I get from the edge. I get the precise image for the size of the device that I'm serving for the product that I want to buy. I get the styling for the buy button, which is what I want my customer to press. I get that first paint in 100 milliseconds. We've altogether removed JS from the equation. JS is not being executed at the edge, is not being even executed by the page on the local device, so we can make that dream happen of your product is in front of your user's eyes in 100 milliseconds.

That's doable even for 2G connections or legacy Android devices. It's totally possible. It's just that we really need to shift our thinking and our obsession from back-end architectures and AWS charts connecting one million pieces into now thinking about what we're serving to our users. That is a big shift that's happening.

Jeremy: I love that idea because I think there's been a movement lately of sites that run completely JS-free. You do not need JavaScript to make your dropdown menu work.

Guillermo: Absolutely.

Jeremy: You don't need it to place an order. You don't need it to do a lot of these things. It's funny, but they invented this thing called HTML and CSS that allow you to do a lot of really interesting interactivity without using JavaScript. Now, obviously, Vue.js and React and all these other things add really cool features, and if you have it enabled and once you've got it loaded on your machine and interacting via the APIs, that's great.

Guillermo: That's why with Next.js, we're giving you that, but we have to find that balance. You're right, for the first paint of most of the pages that you visit, there's very little need for JS, but even when it's needed, it has to be consumed in small amounts. This is why one of the big hits that we had was that we eliminated the idea that you have to configure bundler and webpack when you use Next.js, and when you produce these pages, because that's when things start to go really bad.

We want the bundler to be so ingrained into the system. Let's say that that buy button, when you press it, you do want to use some JS because you think that, for example, just like Stripe does with their credit card modal, you think that you're a PM at ecommerce company, and you think, "If I transition them to another page, and if I didn't memorize their credit card details, and if I didn't auto complete their credit card and whatever, we're going to lose sales, right?" That's a valid argument, but that's the point is that JS needs to load just in time for that specific interaction that's going to happen.
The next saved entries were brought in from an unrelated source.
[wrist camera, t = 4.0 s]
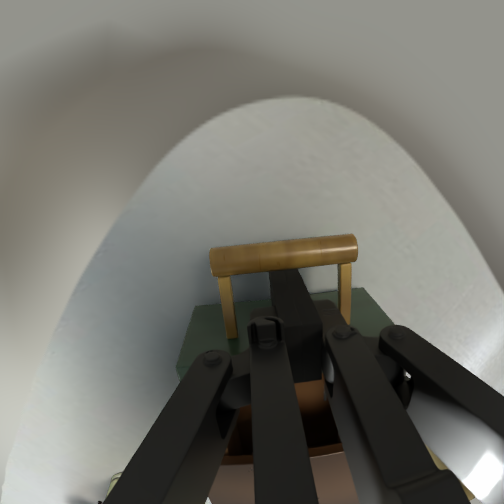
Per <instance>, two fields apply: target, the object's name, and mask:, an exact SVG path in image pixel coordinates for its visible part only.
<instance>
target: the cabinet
mask: <svg viewBox="0 0 504 504" xmlns="http://www.w3.org/2000/svg"><path fill="white" fill-rule="evenodd" d="M308 452H309V457H310V462H311V467H312V472H313V477H314V482H315V487H316V492H317V497H318V501H319V504H360V503H359V500H358V496H357V493H356V489H355V486H354V482H353V479H352V476H351V472H350V469H349V466H348V462H347V459H346V456H345V452H344V449H343V446H342V443H337V444H332V445H327V446H321V447H315V448H309V449H308ZM208 497H209V499H210V501H211V503H212V504H255V494H254V468H253V455H239V456H223V459H222V461H221V464H220V467H219V469H218V472H217V474H216V477H215V480H214V482H213V485H212V487H211V490H210V492H209V495H208Z"/></svg>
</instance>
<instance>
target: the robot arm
mask: <svg viewBox="0 0 504 504" xmlns="http://www.w3.org/2000/svg"><path fill="white" fill-rule="evenodd" d="M269 280H270V291H271V303H272V306H268V307H259V308H253V310H252V311H251V312H250V314H249V315H250V322H248V325H247V332H248V339H249V347H248V348H247V349H246V350H245V351H244V352H242V353H240V354H237V355H234V356H230V354H229V353H228V352H226V351H224V350H219V349H214V350H208V351H204V352H203V353H201V354H199V355H198V356H197V357H196V358H195V360H194V361H193V363H192V364H191V366H190V367H189V369H188V371H187V372H186V374H185V375H184V377H183V379H182V380H181V382H180V383H179V385H178V386H177V388H176V390H175V391H174V393H173V394H172V396H171V398H170V399H169V401H168V402H167V404H166V405H165V407H164V409H163V410H162V412H161V413H160V415H159V416H158V418H157V420H156V421H155V423H154V424H153V426H152V427H151V429H150V431H149V432H148V434H147V435H146V437H145V438H144V440H143V442H142V443H141V445H140V446H139V448H138V449H137V451H136V452H135V454H134V456H133V457H132V459H131V460H130V462H129V463H128V465H127V466H126V468H125V470H124V471H123V473H122V474H121V476H120V477H119V479H118V480H117V482H116V484H115V485H114V487H113V488H112V490H111V491H110V493H109V494H108V496H107V497H106V499H105V501H104V502H103V504H205V502H206V500H207V497H208V495H209V492H210V490H211V487H212V485H213V482H214V480H215V477H216V474H217V472H218V469H219V467H220V464H221V461H222V459H223V456H224V454H225V451H226V448H227V446H228V443H229V440H230V438H231V435H232V432H233V429H234V427H235V424H236V421H237V419H238V416H239V413H240V407H244V406H247V405H250V404H251V413H252V441H253V468H254V494H255V504H319V501H318V497H317V492H316V487H315V482H314V477H313V472H312V467H311V462H310V457H309V452H308V447H307V442H306V438H305V433H304V428H303V423H302V418H301V414H300V409H299V404H298V399H297V395H296V390H295V385H294V384H295V383H302V382H309V381H316V380H322V371H323V374H324V401H326V397H327V398H328V401H329V404H330V407H331V410H332V414H333V417H334V420H335V423H336V426H337V430H338V433H339V436H340V439H341V442H342V446H343V449H344V452H345V456H346V459H347V462H348V466H349V469H350V472H351V476H352V479H353V482H354V486H355V489H356V493H357V496H358V500H359V503H360V504H471V503H470V501H469V499H468V497H467V495H466V493H465V491H464V490H463V488H462V486H461V484H460V482H459V480H460V481H461V482H462V483H463V484H464V485H465V486H466V487H467V488H468V489H469V490H470V491H471V492H472V494H473V495H474V496H475V497H476V498H477V499H478V500H479V501H480V502H481V503H482V504H504V396H502V395H501V394H500V393H498V392H497V391H496V390H494V389H493V388H492V387H490V386H489V385H488V384H486V383H485V382H483V381H482V380H481V379H479V378H478V377H477V376H475V375H474V374H472V373H471V372H470V371H468V370H467V369H466V368H464V367H463V366H461V365H460V364H459V363H457V362H456V361H454V360H453V359H452V358H450V357H449V356H447V355H446V354H445V353H443V352H442V351H440V350H439V349H438V348H436V347H435V346H433V345H432V344H430V343H429V342H428V341H426V340H425V339H423V338H422V337H421V336H419V335H418V334H416V333H415V332H413V331H412V330H410V329H409V328H407V327H405V326H401V325H390V326H386V327H384V328H383V329H382V330H381V331H380V336H379V337H375V336H362V335H361V333H360V332H359V330H358V329H357V328H355V327H353V326H350V325H348V324H347V323H346V321H345V319H344V317H343V316H342V314H341V313H340V311H339V309H338V307H337V306H336V304H335V303H334V302H333V301H331V300H329V299H321V300H313V301H312V298H311V296H310V294H309V292H308V290H307V288H306V286H305V284H304V281H303V279H302V277H301V275H300V273H299V271H298V269H297V268H296V269H287V270H278V271H269ZM406 371H407V372H408V373H409V374H410V375H411V378H408V377H407V376H406ZM424 443H425V444H424ZM425 445H426V446H427V447H428V448H429V449H430V450H431V451H432V452H433V453H434V454H435V455H436V456H437V457H438V458H439V459H440V460H441V461H442V462H443V463H444V464H445V465H446V466H447V468H448V469H444V470H440V469H439V468H438V467H437V466H436V464H435V463H434V461H433V459H432V457H431V455H430V453H429V451H428V449H427V447H426V446H425ZM458 479H459V480H458Z"/></svg>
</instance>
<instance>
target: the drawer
mask: <svg viewBox="0 0 504 504" xmlns="http://www.w3.org/2000/svg"><path fill="white" fill-rule="evenodd" d="M357 257H358V245H357V241H356V238H355V236H354V235H353V234H343V235H333V236H322V237H312V238H302V239H292V240H283V241H273V242H263V243H253V244H244V245H234V246H225V247H215V248H210V252H209V259H210V268H211V273H212V275H213V277H218V285H219V291H220V298H221V304H213V305H201V306H195V308H194V311H193V314H192V317H191V320H190V323H189V326H188V329H187V333H186V336H185V339H184V342H183V345H182V349H181V352H180V355H179V358H178V361H177V365H176V371H177V374H178V377H179V381H180V382H181V380H182V379H183V377H184V375H185V374H186V372H187V371H188V369H189V367H190V366H191V364H192V363H193V361H194V360H195V358H196V357H197V356H198V355H199V354H201V353H203V352H204V351H208V350H214V349H219V350H224V351H226V352H228V353H229V354H230V356H234V355H237V354H240V353H242V352H244V351H245V350H246V349H247V348H248V347H249V339H248V332H247V325H248V322H250V315H249V314H250V312H251V311H252V310H253V308H259V307H268V306H272V303H271V299H266V300H256V301H246V302H236V303H234V297H233V290H232V283H231V275H239V274H249V273H259V272H268V271H278V270H287V269H296V268H305V267H314V266H323V265H332V264H338V291H333V292H326V293H318V294H310V296H311V298H312V301H313V300H321V299H329V300H331V301H333V302H334V303H335V304H336V306H337V307H338V309H339V311H340V313H341V314H342V316H343V317H344V319H345V321H346V323H347V324H348V325H350V326H353V327H355V328H357V329H358V330H359V332H360V333H361V335H362V336H375V337H379V336H380V331H381V330H382V329H383V328H384V327H386V326H390V325H395V324H394V323H393V322H392V321H391V319H390V318H389V317H388V316H387V315H386V313H385V312H384V311H383V310H382V309H381V308H380V306H379V305H378V304H377V303H376V302H375V301H374V299H373V298H372V297H371V296H370V295H369V294H368V292H367V291H366V290H365V289H364V288H355V289H351V263H350V262H355V261H356V260H357ZM294 385H295V390H296V395H297V399H298V404H299V409H300V414H301V418H302V423H303V428H304V433H305V438H306V442H307V447H308V449H309V448H315V447H321V446H327V445H332V444H337V443H342V442H341V439H340V436H339V433H338V430H337V426H336V423H335V420H334V417H333V414H332V410H331V407H330V404H329V401H328V398H327V397H326V401H324V374H323V371H322V380H316V381H309V382H302V383H295V384H294ZM239 455H253V441H252V413H251V404H250V405H247V406H244V407H240V413H239V416H238V419H237V421H236V424H235V427H234V429H233V432H232V435H231V438H230V440H229V443H228V446H227V448H226V451H225V454H224V456H239Z"/></svg>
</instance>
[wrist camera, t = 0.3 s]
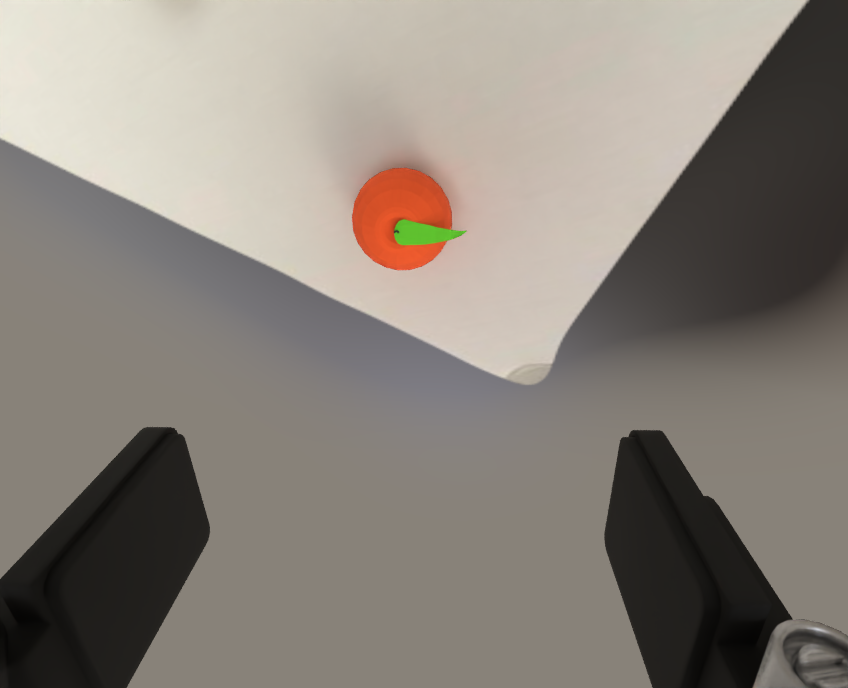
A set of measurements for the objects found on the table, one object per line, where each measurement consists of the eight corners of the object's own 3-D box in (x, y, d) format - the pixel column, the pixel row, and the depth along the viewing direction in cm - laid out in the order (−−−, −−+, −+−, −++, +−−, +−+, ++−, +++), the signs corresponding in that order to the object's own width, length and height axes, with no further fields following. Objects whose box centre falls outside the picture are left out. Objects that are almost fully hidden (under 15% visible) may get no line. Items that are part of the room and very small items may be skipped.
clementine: (472, 168, 37) (475, 183, 31) (460, 260, 40) (461, 291, 34) (362, 157, 37) (343, 169, 31) (359, 249, 40) (341, 278, 34)
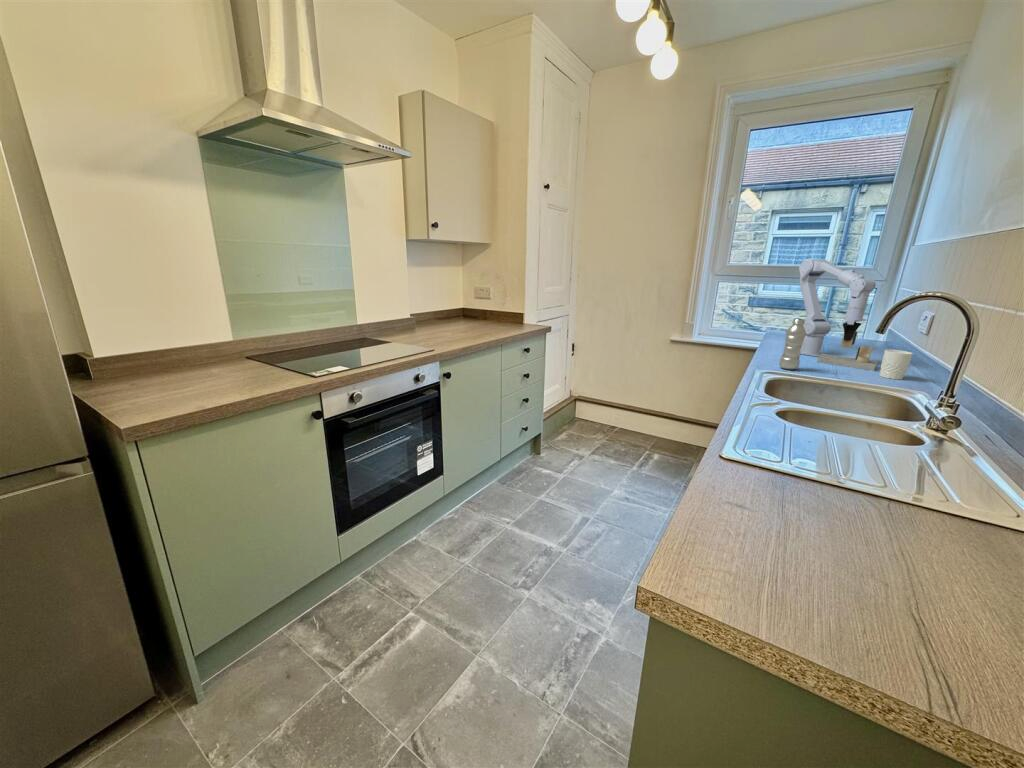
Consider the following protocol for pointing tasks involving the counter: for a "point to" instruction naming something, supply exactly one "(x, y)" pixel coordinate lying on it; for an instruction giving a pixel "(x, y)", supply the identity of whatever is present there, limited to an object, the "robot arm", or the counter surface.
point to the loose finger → (849, 343)
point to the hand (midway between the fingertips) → (847, 340)
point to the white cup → (895, 363)
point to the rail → (846, 362)
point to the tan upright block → (863, 354)
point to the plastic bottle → (793, 345)
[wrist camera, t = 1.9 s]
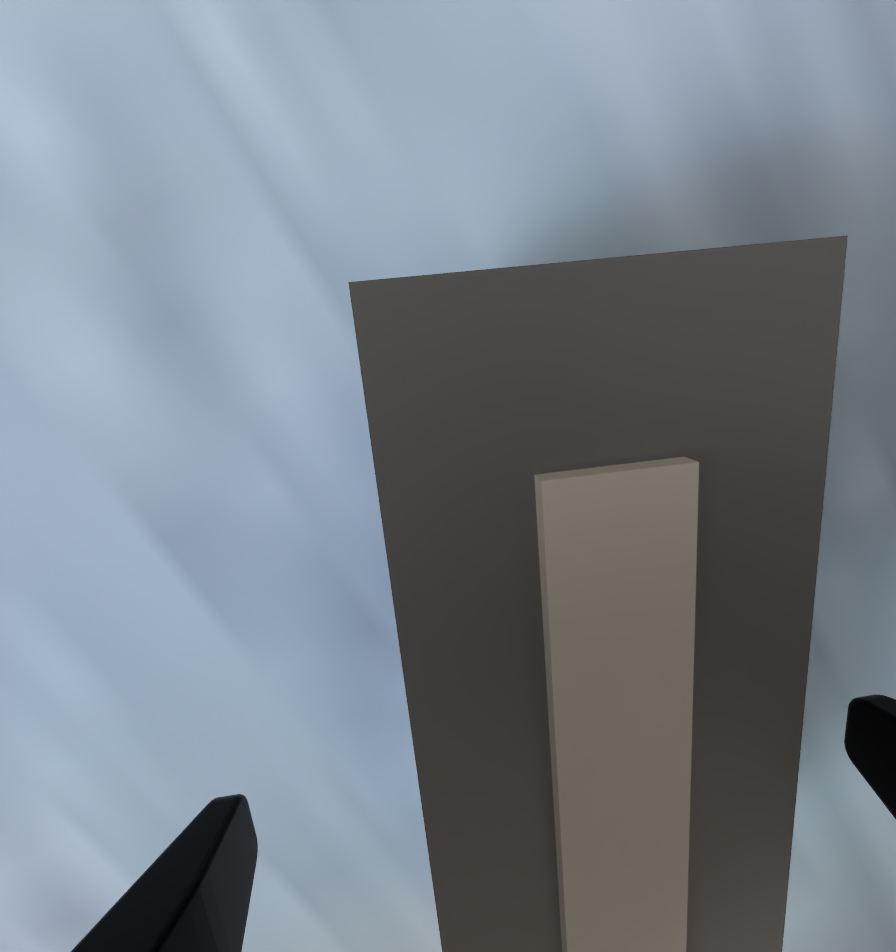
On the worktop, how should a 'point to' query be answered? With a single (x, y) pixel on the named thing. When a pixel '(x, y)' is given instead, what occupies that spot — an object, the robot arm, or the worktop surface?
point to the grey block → (606, 583)
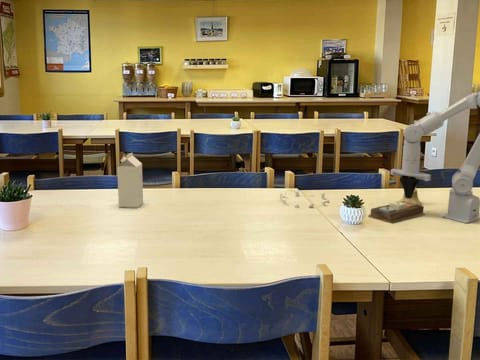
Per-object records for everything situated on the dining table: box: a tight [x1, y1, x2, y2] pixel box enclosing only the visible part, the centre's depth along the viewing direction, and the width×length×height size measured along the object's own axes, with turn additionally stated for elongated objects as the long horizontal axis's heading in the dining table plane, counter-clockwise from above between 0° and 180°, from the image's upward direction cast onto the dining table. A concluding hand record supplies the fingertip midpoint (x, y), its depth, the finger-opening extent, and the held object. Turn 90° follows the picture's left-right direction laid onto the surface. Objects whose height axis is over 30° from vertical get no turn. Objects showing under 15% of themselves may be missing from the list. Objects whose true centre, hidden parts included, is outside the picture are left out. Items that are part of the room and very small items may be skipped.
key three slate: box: [379, 207, 396, 213], centre depth 186 cm, size 4×4×3 cm
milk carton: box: [116, 152, 144, 209], centre depth 198 cm, size 7×7×19 cm
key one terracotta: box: [404, 202, 416, 208], centre depth 193 cm, size 4×4×3 cm
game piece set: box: [277, 188, 330, 209], centre depth 208 cm, size 19×20×4 cm
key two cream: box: [388, 200, 406, 211], centre depth 189 cm, size 4×4×3 cm
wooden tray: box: [368, 201, 426, 224], centre depth 189 cm, size 10×18×3 cm, turn 127°
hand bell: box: [398, 188, 422, 206], centre depth 205 cm, size 8×8×16 cm
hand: (408, 197), depth 192 cm, fingers closed
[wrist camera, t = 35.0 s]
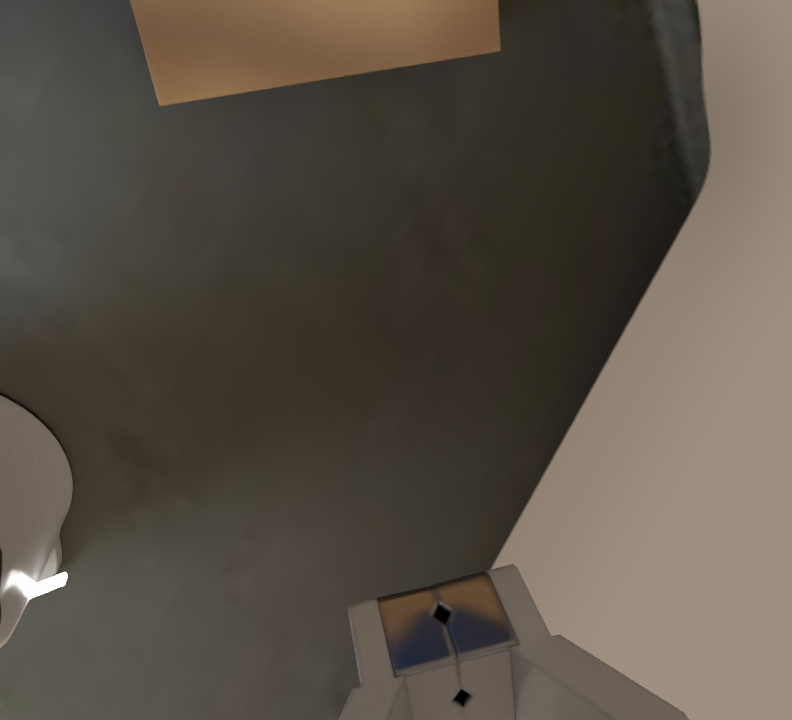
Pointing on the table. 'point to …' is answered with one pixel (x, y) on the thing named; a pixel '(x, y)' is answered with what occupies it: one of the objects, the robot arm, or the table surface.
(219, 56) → the cabinet
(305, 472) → the table surface
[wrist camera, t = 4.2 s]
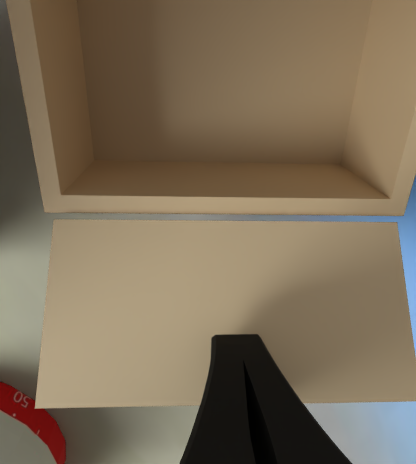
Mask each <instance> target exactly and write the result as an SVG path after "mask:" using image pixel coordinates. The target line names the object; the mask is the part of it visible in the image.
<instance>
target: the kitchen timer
mask: <svg viewBox="0 0 416 464" xmlns="http://www.w3.org/2000/svg"><path fill="white" fill-rule="evenodd" d="M65 460H66V449H65V439H64V437H63V435H62V433H61V431H60V429H59V426H58V424H57V422H56V421H55V420H54V419H53V418H52V417H51V416H50V415H49V413H48V412H47V411H46V410H45V409H44V408H35V400H33V399H31V398H30V397H28V396H27V395H25V394H23V393H22V392H20V391H18V390H17V389H15V388H14V387H12V386H10V385H7V384H5V383H2V382H0V464H64V463H65Z"/></svg>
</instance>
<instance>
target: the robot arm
mask: <svg viewBox="0 0 416 464" xmlns="http://www.w3.org/2000/svg"><path fill="white" fill-rule="evenodd" d="M180 464H352V463H351V462H350V461H349V460H348V458H347V457H346V456H345V455H344V454H343V453H342V452H341V451H340V449H339V448H338V447H337V446H336V445H335V443H334V442H333V441H332V440H331V439H330V437H329V436H328V435H327V434H326V433H325V431H324V430H323V429H322V427H321V426H320V425H319V424H318V422H317V421H316V420H315V419H314V417H313V416H312V415H311V413H310V412H309V411H308V409H307V408H306V407H305V405H304V404H303V403H302V401H301V400H300V398H299V397H298V396H297V394H296V393H295V391H294V390H293V388H292V387H291V386H290V384H289V383H288V381H287V380H286V378H285V377H284V375H283V374H282V372H281V371H280V369H279V367H278V366H277V364H276V363H275V361H274V360H273V358H272V356H271V355H270V353H269V351H268V349H267V348H266V346H265V344H264V342H263V341H262V339H261V337H260V336H259V335H258V334H221V335H214V336H213V337H212V338H211V361H210V367H209V372H208V377H207V381H206V385H205V389H204V393H203V397H202V401H201V404H200V407H199V410H198V414H197V417H196V420H195V423H194V426H193V429H192V432H191V435H190V438H189V440H188V443H187V446H186V448H185V451H184V454H183V456H182V459H181V461H180Z"/></svg>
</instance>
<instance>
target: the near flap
mask: <svg viewBox="0 0 416 464" xmlns="http://www.w3.org/2000/svg"><path fill="white" fill-rule="evenodd" d="M221 334H258V335H259V336H260V337H261V339H262V341H263V342H264V344H265V346H266V348H267V349H268V351H269V353H270V355H271V356H272V358H273V360H274V361H275V363H276V364H277V366H278V367H279V369H280V371H281V372H282V374H283V375H284V377H285V378H286V380H287V381H288V383H289V384H290V386H291V387H292V388H293V390H294V391H295V393H296V394H297V396H298V397H299V398H300V400H301V401H302V403H349V402H402V401H416V358H415V350H414V343H413V336H412V328H411V321H410V314H409V306H408V299H407V292H406V284H405V277H404V269H403V262H402V255H401V247H400V240H399V233H398V225H397V222H309V221H190V220H71V219H54V221H53V231H52V241H51V251H50V261H49V271H48V281H47V291H46V301H45V311H44V321H43V331H42V341H41V351H40V361H39V371H38V381H37V391H36V401H35V408H88V407H140V406H192V405H200V404H201V401H202V397H203V393H204V389H205V385H206V381H207V377H208V372H209V367H210V361H211V338H212V337H213V336H214V335H221Z"/></svg>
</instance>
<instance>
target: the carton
mask: <svg viewBox="0 0 416 464" xmlns="http://www.w3.org/2000/svg"><path fill="white" fill-rule="evenodd" d="M6 4H7V9H8V15H9V20H10V26H11V31H12V37H13V42H14V48H15V53H16V59H17V64H18V69H19V75H20V80H21V86H22V91H23V97H24V102H25V108H26V113H27V119H28V124H29V130H30V135H31V141H32V146H33V152H34V157H35V163H36V168H37V174H38V179H39V185H40V190H41V195H42V201H43V206H44V212H45V213H148V214H254V215H361V216H404V213H405V209H406V206H407V202H408V199H409V195H410V192H411V188H412V185H413V181H414V178H415V175H416V0H6Z"/></svg>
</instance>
We have to be smart so that we bundle JS in minimal amounts only for the interaction that's likely to happen, which in this case is buy. Maybe as you start scrolling, it's loading product recommendations or loading the carousel of related products. That's why static generation also always gets combined with loading strategic amounts of code on the client's side with JavaScript so that you can bring interactive experiences. Another example is, I believe, I've seen that Amazon loads some 3D navigations of some of their products. You don't want that bundle or that feature, which is this long tail feature that maybe some customers use for that to be blocking what we call the time to interactive of the buy button.

That's, by the way, what's happening to every website of every visitor of most every website in the world today is that the bundler is... We talked about that MPM example that my computer took 800 milliseconds. What's happening there, for most of the seasoned JS optimizers in the audience, you probably know this, is that V8 is crunching to vast amounts of code that have nothing to do with rendering the version. MPM is not being bundled in such a way that all we did was execute, return version 9.2.3.

Instead, we're probably doing lots and lots of unnecessary stuff before. This is what happens with the web at scale today is that in order for that buy button to become interactive, we're still downloading the code for the 3D navigation carousel. Again, this is what, I think, makes it really, really compelling for companies to stop thinking so much about full stack development, and instead focus most of their attention to this kind of problem, start measuring what actually happens when their products are being delivered to users.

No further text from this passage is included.